WORK ITEM: Go through the records line by line from the top and repeat each one exactly, ending with the line that contains "(DAB) staining of".

MATERIAL SHOWN:
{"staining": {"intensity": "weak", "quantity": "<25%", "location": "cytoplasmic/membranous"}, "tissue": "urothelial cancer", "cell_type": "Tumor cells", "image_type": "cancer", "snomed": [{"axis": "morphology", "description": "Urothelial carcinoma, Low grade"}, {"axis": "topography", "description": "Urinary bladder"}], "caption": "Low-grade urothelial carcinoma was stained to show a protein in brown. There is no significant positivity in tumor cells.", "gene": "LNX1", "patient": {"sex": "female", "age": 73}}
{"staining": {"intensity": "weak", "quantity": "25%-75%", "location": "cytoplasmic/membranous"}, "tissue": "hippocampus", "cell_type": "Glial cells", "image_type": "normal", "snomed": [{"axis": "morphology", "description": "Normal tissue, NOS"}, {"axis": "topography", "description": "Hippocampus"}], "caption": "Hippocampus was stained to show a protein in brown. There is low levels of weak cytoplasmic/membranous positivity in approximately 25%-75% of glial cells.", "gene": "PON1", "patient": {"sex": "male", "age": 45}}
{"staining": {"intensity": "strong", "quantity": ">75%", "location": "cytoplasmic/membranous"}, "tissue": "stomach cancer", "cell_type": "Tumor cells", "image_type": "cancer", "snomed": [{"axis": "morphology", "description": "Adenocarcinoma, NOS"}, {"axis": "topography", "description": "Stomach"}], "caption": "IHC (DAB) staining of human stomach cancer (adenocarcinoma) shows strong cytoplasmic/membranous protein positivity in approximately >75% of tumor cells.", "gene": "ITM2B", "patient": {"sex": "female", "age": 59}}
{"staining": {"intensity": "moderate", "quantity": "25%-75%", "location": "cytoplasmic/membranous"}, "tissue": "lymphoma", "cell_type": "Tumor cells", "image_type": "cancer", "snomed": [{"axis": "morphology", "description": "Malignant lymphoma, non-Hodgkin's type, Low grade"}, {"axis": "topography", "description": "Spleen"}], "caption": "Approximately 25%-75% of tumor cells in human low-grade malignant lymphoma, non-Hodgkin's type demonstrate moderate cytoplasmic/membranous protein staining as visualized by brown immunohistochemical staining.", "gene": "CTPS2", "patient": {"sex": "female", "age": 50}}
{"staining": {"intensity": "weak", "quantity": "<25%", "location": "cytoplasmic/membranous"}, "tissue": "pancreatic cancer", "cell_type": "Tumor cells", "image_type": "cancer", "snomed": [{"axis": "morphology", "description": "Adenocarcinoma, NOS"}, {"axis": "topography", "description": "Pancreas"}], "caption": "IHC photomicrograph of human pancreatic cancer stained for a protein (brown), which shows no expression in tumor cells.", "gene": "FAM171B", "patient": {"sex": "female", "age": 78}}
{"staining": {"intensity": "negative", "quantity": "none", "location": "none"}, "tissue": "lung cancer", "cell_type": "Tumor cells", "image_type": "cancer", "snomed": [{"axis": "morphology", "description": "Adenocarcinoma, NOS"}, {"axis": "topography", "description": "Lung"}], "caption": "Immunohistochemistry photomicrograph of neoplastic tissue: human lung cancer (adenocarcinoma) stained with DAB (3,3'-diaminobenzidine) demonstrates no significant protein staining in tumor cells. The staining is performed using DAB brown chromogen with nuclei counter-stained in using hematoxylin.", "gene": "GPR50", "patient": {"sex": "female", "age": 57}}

ANSWER:
{"staining": {"intensity": "weak", "quantity": "<25%", "location": "cytoplasmic/membranous"}, "tissue": "urothelial cancer", "cell_type": "Tumor cells", "image_type": "cancer", "snomed": [{"axis": "morphology", "description": "Urothelial carcinoma, Low grade"}, {"axis": "topography", "description": "Urinary bladder"}], "caption": "Low-grade urothelial carcinoma was stained to show a protein in brown. There is no significant positivity in tumor cells.", "gene": "LNX1", "patient": {"sex": "female", "age": 73}}
{"staining": {"intensity": "weak", "quantity": "25%-75%", "location": "cytoplasmic/membranous"}, "tissue": "hippocampus", "cell_type": "Glial cells", "image_type": "normal", "snomed": [{"axis": "morphology", "description": "Normal tissue, NOS"}, {"axis": "topography", "description": "Hippocampus"}], "caption": "Hippocampus was stained to show a protein in brown. There is low levels of weak cytoplasmic/membranous positivity in approximately 25%-75% of glial cells.", "gene": "PON1", "patient": {"sex": "male", "age": 45}}
{"staining": {"intensity": "strong", "quantity": ">75%", "location": "cytoplasmic/membranous"}, "tissue": "stomach cancer", "cell_type": "Tumor cells", "image_type": "cancer", "snomed": [{"axis": "morphology", "description": "Adenocarcinoma, NOS"}, {"axis": "topography", "description": "Stomach"}], "caption": "IHC (DAB) staining of human stomach cancer (adenocarcinoma) shows strong cytoplasmic/membranous protein positivity in approximately >75% of tumor cells.", "gene": "ITM2B", "patient": {"sex": "female", "age": 59}}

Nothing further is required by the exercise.